Another major motivation (much more important, imo) is to allow some types to be represented as JavaScript primitives to allow some operations such as === equality checks or comparisons to be performed more naturally. It also allows values to be serialised (sometimes necessary, e.g. when using the Drag and Drop API).
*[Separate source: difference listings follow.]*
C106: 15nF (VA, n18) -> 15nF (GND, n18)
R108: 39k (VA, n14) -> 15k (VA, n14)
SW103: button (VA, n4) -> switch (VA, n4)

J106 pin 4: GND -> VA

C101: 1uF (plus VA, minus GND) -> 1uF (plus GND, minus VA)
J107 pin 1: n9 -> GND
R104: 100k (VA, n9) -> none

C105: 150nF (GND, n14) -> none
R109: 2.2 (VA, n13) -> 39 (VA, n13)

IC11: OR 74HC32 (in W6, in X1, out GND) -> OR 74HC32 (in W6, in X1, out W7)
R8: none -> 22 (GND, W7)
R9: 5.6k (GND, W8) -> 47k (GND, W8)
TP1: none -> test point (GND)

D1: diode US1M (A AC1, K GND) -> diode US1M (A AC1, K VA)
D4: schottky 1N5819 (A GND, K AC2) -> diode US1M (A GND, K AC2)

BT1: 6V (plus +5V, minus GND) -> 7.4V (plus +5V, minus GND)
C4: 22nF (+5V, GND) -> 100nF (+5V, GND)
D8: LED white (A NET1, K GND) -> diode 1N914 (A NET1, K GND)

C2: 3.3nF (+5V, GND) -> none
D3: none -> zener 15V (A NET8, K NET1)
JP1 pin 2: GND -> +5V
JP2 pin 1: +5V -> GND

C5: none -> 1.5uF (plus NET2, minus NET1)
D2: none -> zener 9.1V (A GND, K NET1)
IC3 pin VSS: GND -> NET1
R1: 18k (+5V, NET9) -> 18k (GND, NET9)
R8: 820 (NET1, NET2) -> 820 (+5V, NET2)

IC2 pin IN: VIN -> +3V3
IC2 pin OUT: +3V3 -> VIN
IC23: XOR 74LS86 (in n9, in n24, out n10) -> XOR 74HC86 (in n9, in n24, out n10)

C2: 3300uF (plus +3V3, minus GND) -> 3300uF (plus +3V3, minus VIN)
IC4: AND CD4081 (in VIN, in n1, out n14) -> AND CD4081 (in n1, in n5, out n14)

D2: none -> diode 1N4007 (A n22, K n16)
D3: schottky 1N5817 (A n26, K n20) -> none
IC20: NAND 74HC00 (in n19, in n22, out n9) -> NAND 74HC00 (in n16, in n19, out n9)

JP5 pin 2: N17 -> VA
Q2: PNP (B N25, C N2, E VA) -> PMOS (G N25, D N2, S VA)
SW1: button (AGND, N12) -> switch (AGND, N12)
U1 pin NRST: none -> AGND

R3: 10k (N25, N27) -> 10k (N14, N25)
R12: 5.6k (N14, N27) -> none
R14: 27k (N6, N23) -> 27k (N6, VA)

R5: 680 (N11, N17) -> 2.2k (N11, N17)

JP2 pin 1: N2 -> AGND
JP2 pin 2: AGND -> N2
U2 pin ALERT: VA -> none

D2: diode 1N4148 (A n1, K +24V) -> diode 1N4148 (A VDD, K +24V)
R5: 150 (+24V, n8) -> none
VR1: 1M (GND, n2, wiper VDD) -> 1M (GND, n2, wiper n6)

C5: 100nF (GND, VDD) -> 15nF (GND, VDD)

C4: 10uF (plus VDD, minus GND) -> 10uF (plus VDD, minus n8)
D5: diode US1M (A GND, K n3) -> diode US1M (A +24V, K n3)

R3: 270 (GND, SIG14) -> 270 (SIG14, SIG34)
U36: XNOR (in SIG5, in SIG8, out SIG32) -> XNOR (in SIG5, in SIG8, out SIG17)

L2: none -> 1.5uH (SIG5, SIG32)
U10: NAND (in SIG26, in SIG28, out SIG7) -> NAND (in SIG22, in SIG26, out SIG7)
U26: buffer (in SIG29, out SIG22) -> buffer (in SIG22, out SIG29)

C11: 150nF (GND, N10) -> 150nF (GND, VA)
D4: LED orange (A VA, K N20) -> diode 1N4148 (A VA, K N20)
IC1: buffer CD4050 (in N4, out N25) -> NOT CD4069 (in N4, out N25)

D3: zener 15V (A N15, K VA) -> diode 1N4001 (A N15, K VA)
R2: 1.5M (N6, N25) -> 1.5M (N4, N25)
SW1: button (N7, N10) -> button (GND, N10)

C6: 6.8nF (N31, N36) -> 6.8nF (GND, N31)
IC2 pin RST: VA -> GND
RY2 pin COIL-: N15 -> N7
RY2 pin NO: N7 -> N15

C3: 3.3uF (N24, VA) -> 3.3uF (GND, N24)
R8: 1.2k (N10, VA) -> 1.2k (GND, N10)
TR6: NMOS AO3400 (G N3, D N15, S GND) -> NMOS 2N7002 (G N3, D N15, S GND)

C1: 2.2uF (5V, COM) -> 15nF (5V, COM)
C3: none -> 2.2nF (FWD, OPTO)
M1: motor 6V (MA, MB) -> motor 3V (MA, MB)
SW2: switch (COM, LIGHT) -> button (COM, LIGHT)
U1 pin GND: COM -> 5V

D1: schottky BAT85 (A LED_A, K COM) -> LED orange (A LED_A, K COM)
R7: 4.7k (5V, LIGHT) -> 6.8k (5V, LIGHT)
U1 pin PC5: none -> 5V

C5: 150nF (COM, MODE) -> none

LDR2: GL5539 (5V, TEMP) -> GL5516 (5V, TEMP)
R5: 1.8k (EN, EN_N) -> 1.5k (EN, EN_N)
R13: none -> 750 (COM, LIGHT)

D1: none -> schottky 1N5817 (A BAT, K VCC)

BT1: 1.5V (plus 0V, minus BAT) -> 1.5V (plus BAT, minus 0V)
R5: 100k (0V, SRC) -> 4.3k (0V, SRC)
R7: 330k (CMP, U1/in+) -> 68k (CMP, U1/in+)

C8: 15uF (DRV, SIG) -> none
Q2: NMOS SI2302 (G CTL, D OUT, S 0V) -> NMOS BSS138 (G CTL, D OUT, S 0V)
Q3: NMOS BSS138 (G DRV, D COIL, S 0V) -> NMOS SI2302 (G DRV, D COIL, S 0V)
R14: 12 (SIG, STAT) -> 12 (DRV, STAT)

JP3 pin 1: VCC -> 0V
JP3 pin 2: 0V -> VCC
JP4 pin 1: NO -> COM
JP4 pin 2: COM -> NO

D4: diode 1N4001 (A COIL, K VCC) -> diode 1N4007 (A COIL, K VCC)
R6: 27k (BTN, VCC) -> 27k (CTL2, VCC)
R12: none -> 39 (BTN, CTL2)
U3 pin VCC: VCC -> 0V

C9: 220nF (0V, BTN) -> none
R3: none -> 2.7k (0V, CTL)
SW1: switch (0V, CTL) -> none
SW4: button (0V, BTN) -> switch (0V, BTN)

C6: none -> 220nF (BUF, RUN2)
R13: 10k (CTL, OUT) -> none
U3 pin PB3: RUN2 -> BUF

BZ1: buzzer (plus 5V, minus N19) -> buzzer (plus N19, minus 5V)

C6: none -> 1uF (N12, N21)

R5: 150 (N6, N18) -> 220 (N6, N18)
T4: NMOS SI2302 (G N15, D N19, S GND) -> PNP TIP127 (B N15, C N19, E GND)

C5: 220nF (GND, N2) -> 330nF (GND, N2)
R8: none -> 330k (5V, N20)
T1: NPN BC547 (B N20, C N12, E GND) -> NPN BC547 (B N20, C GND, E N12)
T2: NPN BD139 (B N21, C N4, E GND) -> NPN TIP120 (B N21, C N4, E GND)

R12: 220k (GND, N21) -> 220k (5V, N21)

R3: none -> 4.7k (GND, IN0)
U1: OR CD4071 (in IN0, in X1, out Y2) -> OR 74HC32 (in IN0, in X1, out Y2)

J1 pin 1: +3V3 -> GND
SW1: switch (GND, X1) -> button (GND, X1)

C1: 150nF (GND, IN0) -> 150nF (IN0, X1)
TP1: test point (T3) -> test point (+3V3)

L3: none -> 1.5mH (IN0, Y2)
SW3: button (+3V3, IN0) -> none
If the invariants introduced by some repr(transparent) types are a pain point, maybe a similar bindgen-specific attribute could be used to provide similar functionality? Another solution to explore would be to allow the user to define their own validation/conversion functions between the wrapped and the new type, but I'm not sure if this is desirable.

nasso avatar Jan 06 '22 00:01 nasso

To me that only seems fair if From was already required when targeting platforms other than the Web

I don't know if forcing the user to write anything more than #[repr(transparent)] is a good idea. If wasm-bindgen needs more than that, I think it's better to have it as a separate bindgen attribute like #[wasm_bindgen(transparent)] or #[wasm_bindgen(transparent = Foo)]. This solution would solve the "which is the non-zero sized field?" problem by emulating type transparency at the bindgen level instead (with From/Into conversions at the FFI boundary). True transparency is still possible by adding #[repr(transparent)], but wasm-bindgen wouldn't care about it (just like it does today)

nasso avatar Jan 06 '22 22:01 nasso

This PR is quite old but it adds something valuable to wasm-bindgen that I would find quite useful.